Piotr Gontarczyk dokładnie przejrzał akta IPN, dotyczące Wojciecha Jaruzelskiego. Jego zdaniem, są w nich dowody na fałszerstwa w dokumentach - pisze w tygodniku "wSieci". Najpierw przyjrzał się "zeszytowi ewidencyjnemu". Dokument ten zawierał dane osobowe właściciela teczki, losy jego rodziny i informacje o wykształceniu. W drugiej części znajdowały się wpisy dotyczące kariery wojskowej. W teczkach oficerów wpisy są zanotowane różnym charakterem pisma i różnymi atramentami. W teczce Jaruzelskiego jest inaczej - druk zeszytu pochodzi z 1979 i został wypełniony jedną ręką. Ostatnich poprawek dokonano po czerwcu 1989 - pisze Gontarczyk.
Jego zdaniem, z "zeszytu ewidencyjnego" usunięto najbardziej kompromitujące wpisy. Na przykład, w jednej z rubryk, gdzie oprócz akcji bojowych można też było wpisać udział w walkach z bandami, jest tylko wpis o służbie na Wale Pomorskim od lipca 1944 do maja 1945. Tymczasem, jak wiadomo, w latach 1945-1947 Jaruzelski walczył z polskim podziemiem na Lubelszczyźnie.
W dokumentach są też wątpliwości dotyczące ojca Jaruzelskiego. Władysław Jaruzelski trafił do łagru, tymczasem w teczce Jaruzelskiego najpierw jest wpis urzędnik, potem poprawiono na robotnik-obóz. Ukryte są też informacje o żonie generała - nic nie wiadomo ani o losie jej rodziców, ani kim była. Do tego nieprawdziwe są też informacje o tym, gdzie i kiedy się urodziła.

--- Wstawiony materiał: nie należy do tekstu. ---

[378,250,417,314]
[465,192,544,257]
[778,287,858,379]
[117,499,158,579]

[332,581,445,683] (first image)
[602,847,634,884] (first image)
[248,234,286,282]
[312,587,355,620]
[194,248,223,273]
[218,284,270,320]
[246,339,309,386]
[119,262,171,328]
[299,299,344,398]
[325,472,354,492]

Kolejnym fałszerstwem w dokumentach jest sprawa Krzyża Walecznych. Jaruzelski tłumaczy, że dostał go za wojenne zasługi w grudniu 1945, tymczasem w innych dokumentach znaleziono informację, że odznaczenie otrzymał 22 października 1948 za zwalczanie bandytyzmu. Twierdzi też, że za udział w wojnie dostał Virtuti Militari, tymczasem order przyznano mu dopiero w 1966, gdy był szefem Sztabu Generalnego.

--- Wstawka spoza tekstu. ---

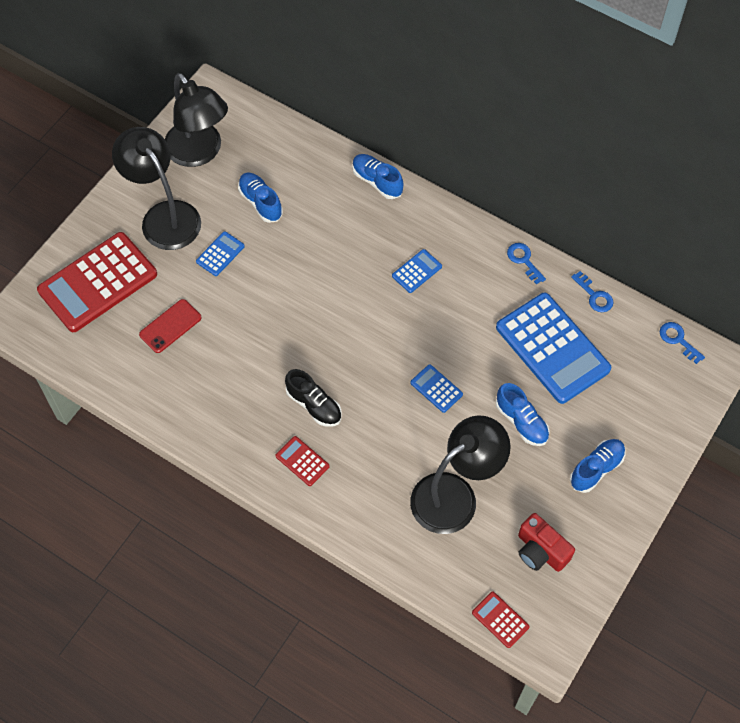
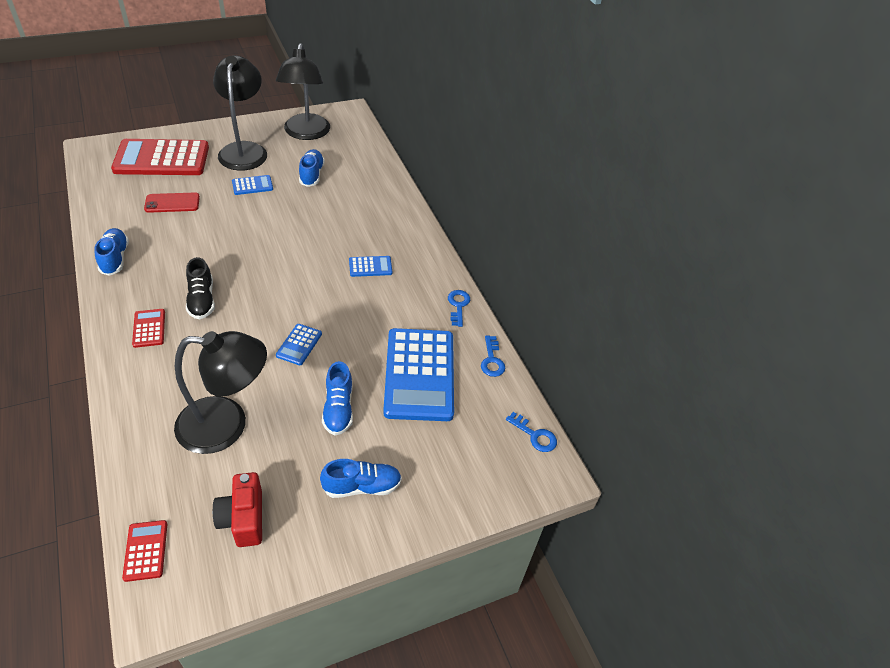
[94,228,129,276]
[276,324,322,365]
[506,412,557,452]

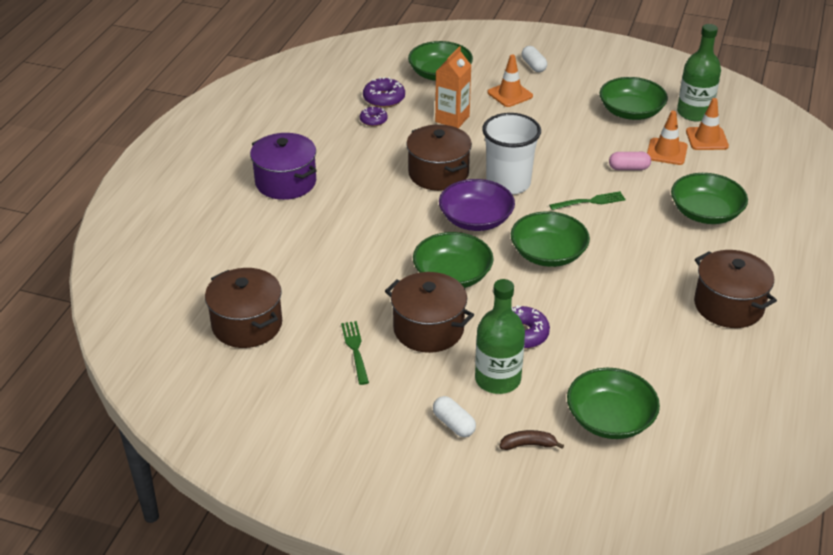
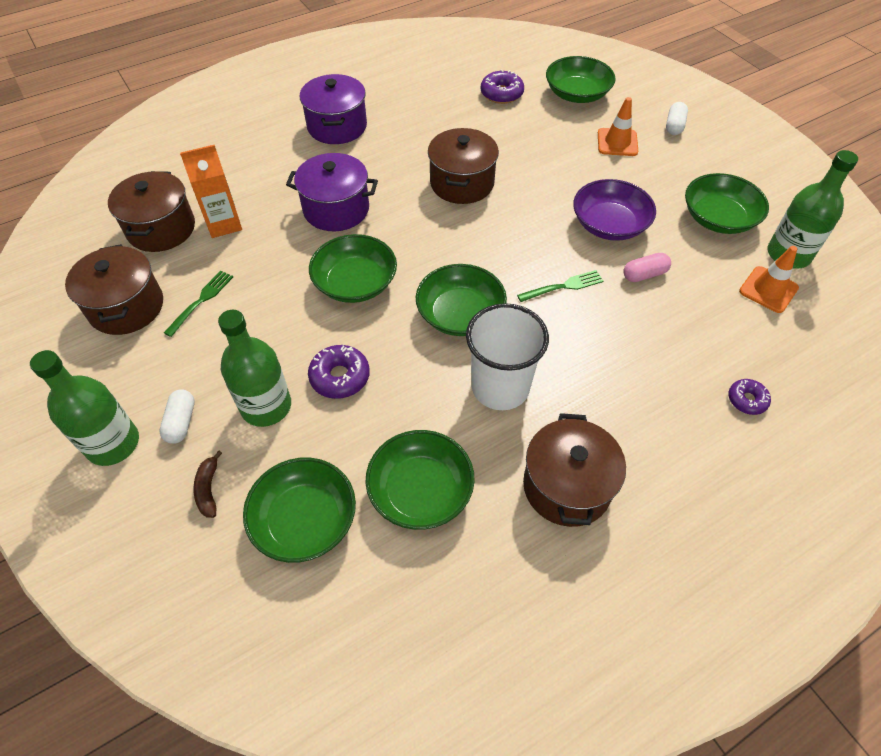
[647,111,688,165] (first image)
[30,350,139,466]
[286,153,378,231]
[729,379,771,415]
[65,244,163,335]
[180,145,242,238]
[573,179,656,241]
[466,303,549,410]
[365,430,475,530]
[193,451,222,518]
[517,270,604,302]
[623,253,671,282]

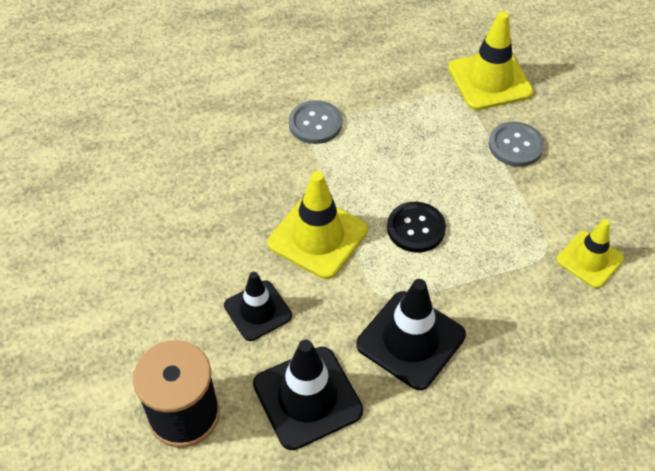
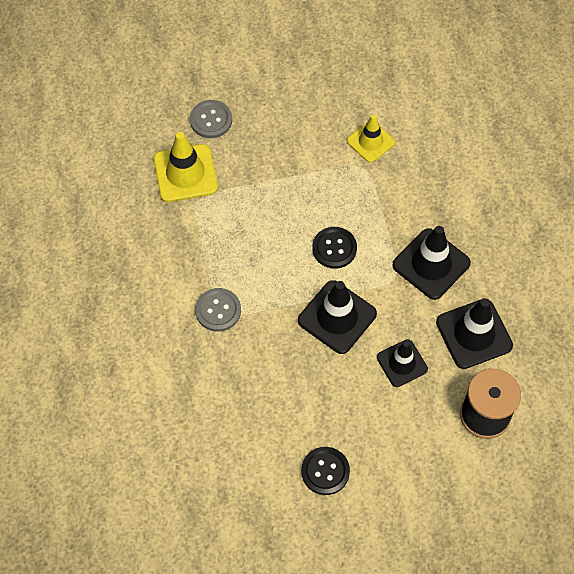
[301,447,350,495]
[190,100,232,138]
[298,280,377,354]

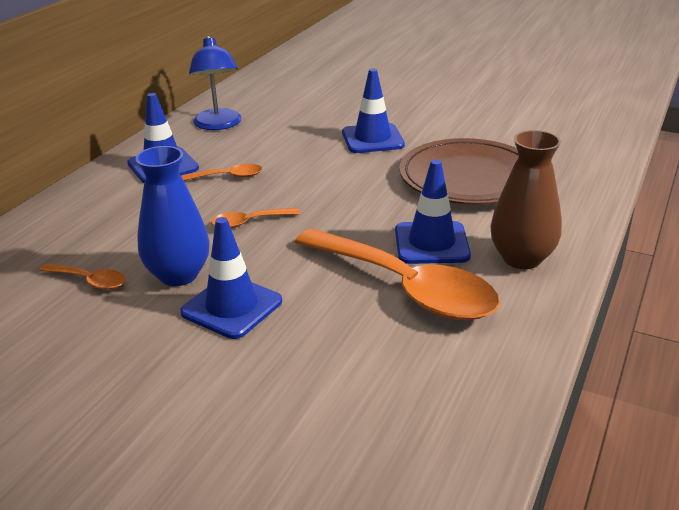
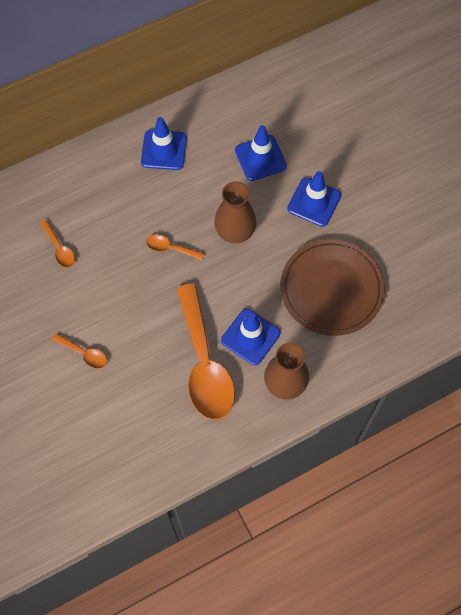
[135,146,210,286] (first image)
[189,35,242,130] (first image)
[214,181,257,243]
[235,125,287,181]
[52,333,107,369]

Zdaniem Gontarczyka generał kłamał też w sprawie ran. "Bohatersko" odniósł on obrażenia na froncie, o czym pisał w "uwagach do zawartości akt", włożonych do teczki w 1990, choć w ankiecie z 1948 napisał, że nigdy nie był ranny.
Zdaniem Gontarczyka Jaruzelski miał duży wpływ na zmiany w teczce - widać to w "Wyciągu z akt osobowych" z lat 1961-1965. W dokumencie są, skreślone jego ręką, poprawki - wpisał do niego ukończony Wieczorowy Uniwersytet Marksizmu-Leninizmu czy dopisał członkostwo Komitetu Okręgowego partii. Jak twierdzi historyk, te zmiany nie mogły powstać w momencie tworzenia akt, zakłada on więc, że Jaruzelski poprawiał dokumenty między 1989 a 1990.
Wydłużył też czas służby bojowej. W oryginalnym tekście dokumentu wpisano, że na froncie był od lipca 1944 do maja 1945. Poprawka głosił, że przeszedł cały szlak Ludowego WP od Oki do Łaby, czyli drogę pierwszej dywizji WP, podczas gdy on służył w drugiej dywizji. W ten sposób czas służby frontowej wzrósł z 9 do 19 miesięcy.
Jaruzelski próbował też ukryć lub zniszczyć niewygodne akta - choćby swoje teczki o służbie w Informacji Wojskowej jako agent o ps. Wolski. Zniszczono też stenogramy posiedzeń Biura Politycznego KC z lat 80., teczki partyjne i materiały sekretariatu. Jednak, jak sugeruje Gontarczyk, przeróbek dokonywano w sposób amatorski i niekompetentny - nowe dopiski były sprzeczne, a wiele informacji przeoczono, więc wbrew staraniom byłego prezydenta większość informacji udało się odtworzyć.